Já poderá ter algum sentido invocar a intercessão de poderes e funções - legislativa e judicial - nos casos de leis só pelo legislador ditas interpretativas, mas materialmente inovadoras. Nesses casos, o legislador assume abusivamente um poder de interpretação, impondo obrigatoriamente um sentido que a lei interpretada metodologicamente não pode comportar ou que não é aceitável ou possível, porque não intervêm para decidir uma questão de direito cuja solução era controvertida ou incerta no domínio da vigência da lei interpretada. Se a disposição legislativa que se proclama interpretativa só o é formalmente, porque não tem um sentido materialmente interpretativo que a jurisprudência também poderia ter adotado, é porque o legislador apenas lhe quis dar o âmbito de aplicação que é reconhecido às leis propriamente interpretativas, e nessa hipótese, a proclamação equivale a uma "cláusula de retroatividade". Ou seja, a lei é materialmente inovadora, mas diz-se interpretativa para impor a retroatividade através dessa formal qualificação.
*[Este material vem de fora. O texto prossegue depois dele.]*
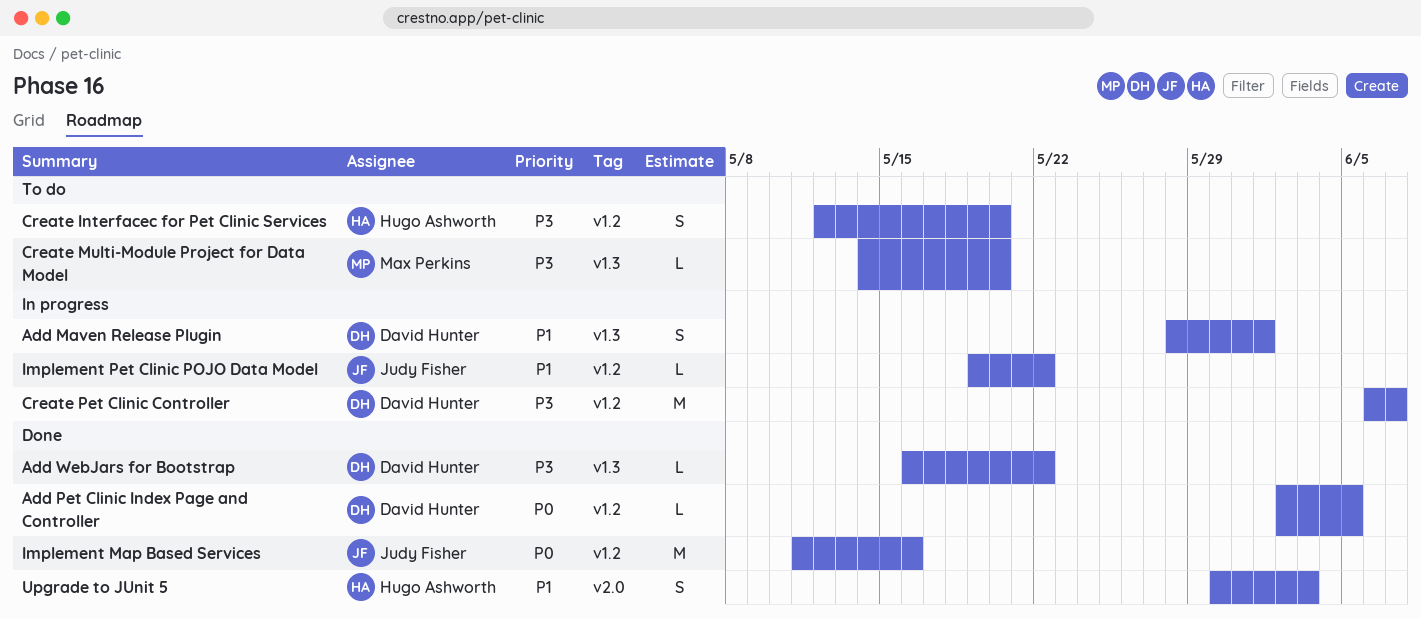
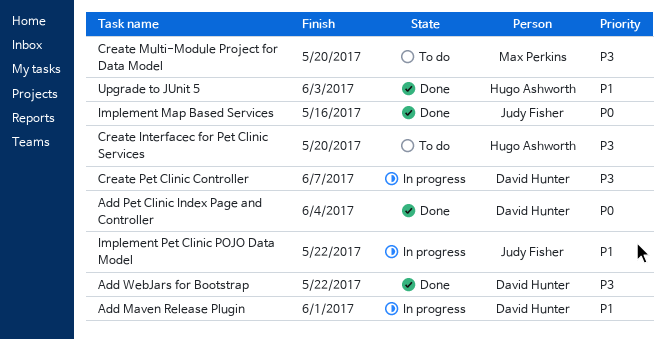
Add Pet Clinic Index Page and Controller, due: Jun 5 -> Jun 4

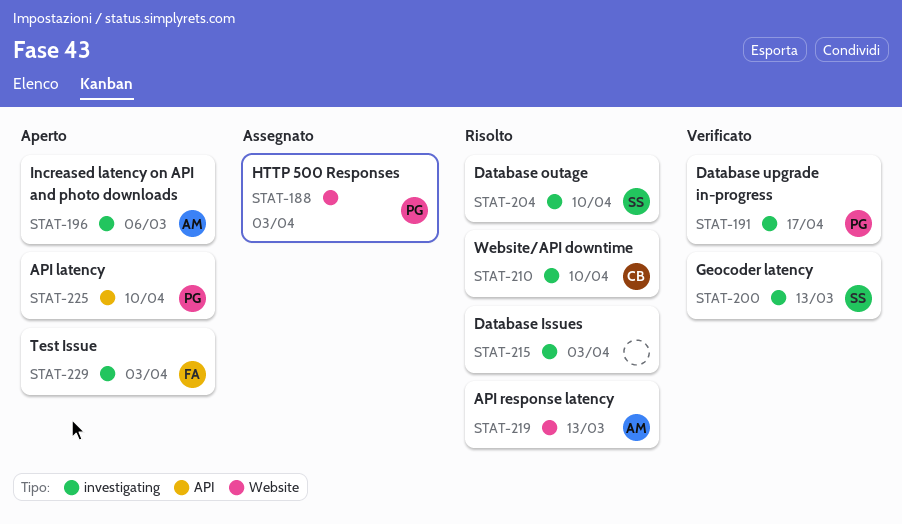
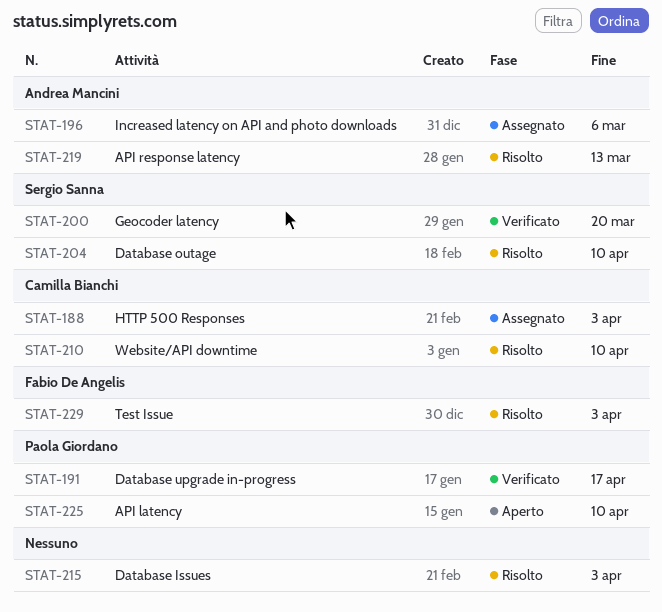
STAT-188, owner: Paola Giordano -> Camilla Bianchi
STAT-196, status: Aperto -> Assegnato
STAT-200, due: Mar 13 -> Mar 20
STAT-229, status: Aperto -> Risolto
Não é assim nos casos das interpretações autênticas impostas por leis interpretativas materiais ou «por natureza». Pois, invocar os poderes jurídicos do legislador e dos tribunais para determinar a natureza da retroatividade das normas verdadeiramente interpretativas não se pode concluir - como faz o acórdão no ponto 12, embora em evidente contradição com que disse no ponto 10 - que a retroatividade é substancial. Mais uma vez, o ensinamento de Batista Machado: «se porventura se pode dizer que as variações e mudanças de jurisprudência no que respeita à interpretação da regra de direito, pelo menos na medida em que esta regra nunca foi considerada certa, não têm efeito retroativo, então também a lei interpretativa nos termos atrás definidos não será substancialmente retroativa» (Introdução ao Direito e ao Discurso Legitimador, Almedina, 1983, pág. 247). - Lino Rodrigues Ribeiro.